A few last “wildcard” options we heard that sound fun — the old Faulk Central Library building, the former Texas Lottery Commission headquarters, and the gorgeous New Deal structures at 124 West Eighth Street and 200 West Eighth Street, arguably underused by the city and county respectively for administrative functions at present.
Finally, just out of curiosity we asked our readers whether a downtown H-E-B would change their lives. Here’s what we got — and we know it would change ours:
“Yes. Despite working from home, my office is downtown and having an HEB would just be more convenient in general.
“Yes! Makes urban living far more practical.”
“Not at the moment but if I was still working downtown it would be nice to walk in to pick up my lunches and bring it right back up to the office without needing to stock up on Sunday night and bring them in from home.”
“Affordable groceries all in one place within a mile of where I live would save a lot of time.”
“Yes! I would have everything I need downtown without having to drive outside of it on a regular basis. I might be able to get rid of my car!”
“Yes. It would nice to be able to buy groceries downtown without having to take out a loan.”
“As someone who works and lives downtown and does not have a car, this would change my world. I could pick up items during breaks at work or from my home depending on location.”
“Yes. We live in East Austin and hoped a grocery would go at 12th and I35. There is still nothing walkable to us despite our proximity to downtown and our supposedly “walkable” neighborhood.”
“Previously yes, but after COVID-19 not so much. My office already has plans to move locations away from downtown to a different office, but also to continue primarily telework situation. I don’t see myself going to a downtown grocery story unless it has something to draw me in further like a great pub/music thing going on with great views.”

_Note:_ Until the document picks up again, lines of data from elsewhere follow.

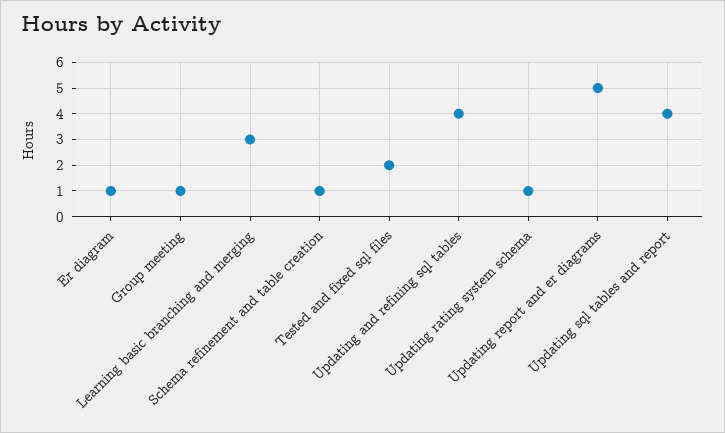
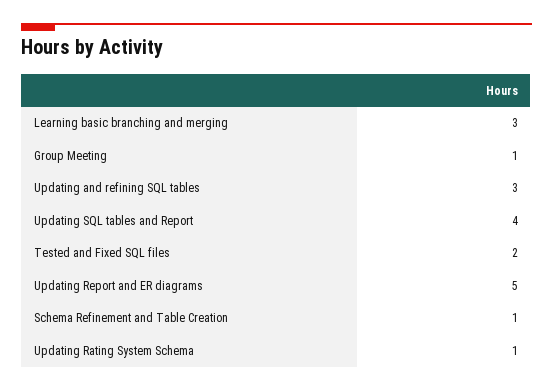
  {
-   "Er diagram": 1,
    "Group meeting": 1,
    "Learning basic branching and merging": 3,
    "Schema refinement and table creation": 1,
    "Tested and fixed sql files": 2,
-   "Updating and refining sql tables": 4,
+   "Updating and refining sql tables": 3,
    "Updating rating system schema": 1,
    "Updating report and er diagrams": 5,
    "Updating sql tables and report": 4
  }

“Yes, it would make it easier to for many Austinites to car-free. I do not live downtown, but I imagine many downtown residents own cars simply so they can go shopping at H-E-B/big box stores, which are all located outside of the core.”
“It would be huge for me – I don’t do shopping at Whole Foods (price/selection) or Trade Joe’s (selection) for just basic grocery shopping, but not having a car makes the East 7th HEB more trouble than you’d think.”
“Absolutely. Living downtown, you can’t go fully car free without a grocery like HEB. We still get in the car to go to Congress or the east side for groceries.”
“I don’t live downtown, but I work downtown. I’d love to pick up stuff after work!”
“YES! Trader Joe’s simply doesn’t cut it. And even if I wanted to blow my paycheck at Whole Foods, I don’t want to support amazon. 🙂 It takes so long to get to an HEB from downtown.”
“Absolutely. We shop at TJ’s a lot of the time but have to go to HEB for real food now and again and it’s one of the few reasons left to keep a car.”
“Totally. Currently we drive to any of four depending on what’s in stock…Riverside, South Congress, 43rd St, or Mueller. None is convenient. Royal Blues are convenient, but horribly stocked and priced – they are the equivalent of an upscale 7-11.”